Selon le passionnant conférencier, c’est une période vertigineuse qui s’ouvre en matière de capacité de croissance de l’IA. D’ici 20 à 30 ans, 80 % de la population pourrait se retrouver sans travail. Pour autant, aucune entreprise, aucun Etat n’a intérêt à une telle situation. Exemple : cela fait une dizaine d’années que les caissières des grands magasins pourraient être totalement remplacées par la machine. Pourtant, il y en a toujours (moins, certes), pour conserver de l’emploi, des revenus (qui permettent de consommer, donc de faire tourner l’économie), voire un contact humain avec une partie de la clientèle… Ce n’est donc pas parce que la technologie peut le faire qu’il y a intérêt à le faire.

Vers un secteur quaternaire

Actuellement, 50 % de la population travaille dans le secteur tertiaire (les services)… qui n’existait pas en 1950, à l’apparition de l’informatique. Or, l’IA, va changer le schéma d’organisation du travail. On se dirige vers la semaine de 4 jours, « plutôt une semaine de 5 jours effectuée en 4 jours, selon Jérémy Lamri, le 4e jour étant consacré à la veille et à l’apprentissage pour s’adapter en permanence. »

À terme, il pourrait même s’agir d’une semaine de deux, voire un jour et demi de travail effectif, grâce aux outils technologiques.) Dès lors, le 5e jour − ou plus − pourrait être consacré à une activité du nouveau ‘‘secteur quaternaire’’, comprenant l’éducation, la santé, l’action sociale, l’écologie… aujourd’hui mal reconnu et mal valorisé car ne constituant pas un modèle économique rentable. « Mais si les secteurs primaire, secondaire et tertiaire sont remplacés par l’IA, on déplace la création de valeur socio-économique », explique Jérémy Lamri.

La question que l’IA oblige à se poser, c’est celle de l’utilité de chacun d’entre de nous en termes de production économique. En conséquence, « l’entreprise doit dynamiser son organisation (entreprise à mission, entreprise contributive, B Corp), repenser son impact. Pour ‘‘faire société’’ demain, il va falloir repenser ce que travailler veut dire. » Voilà la responsabilité des dirigeants d’entreprise, des responsables de ressources humaines : imaginer ce que pourra faire l’IA, et comment réagir. Jérémy Lamri fournit même quatre pistes de compétences à développer en la matière : créativité, esprit critique, collaboration, communication. On pourrait y ajouter la pratique de quelques exercices pour lutter contre le vertige…

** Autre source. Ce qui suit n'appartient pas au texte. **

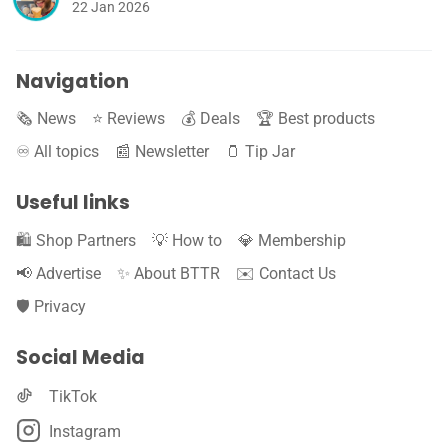
22 Jan 2026
Navigation
🗞️ News
⭐️ Reviews
💰 Deals
🏆 Best products
♾️ All topics
📰 Newsletter
🫙 Tip Jar
Useful links
🛍️ Shop Partners
💡 How to
💎 Membership
📢 Advertise
✨ About BTTR
✉️ Contact Us
🛡️ Privacy
Social Media
TikTok
Instagram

[1Docteur en psychologie, Jérémy Lamri a étudié la physique à Oxford et la stratégie à HEC Paris. Entrepreneur et chercheur spécialisé dans le développement de l’employabilité et du potentiel humain, auteur de nombreux ouvrages et conférencier sur le futur du travail et des organisations, il est professeur affilié à Sciences Po Paris.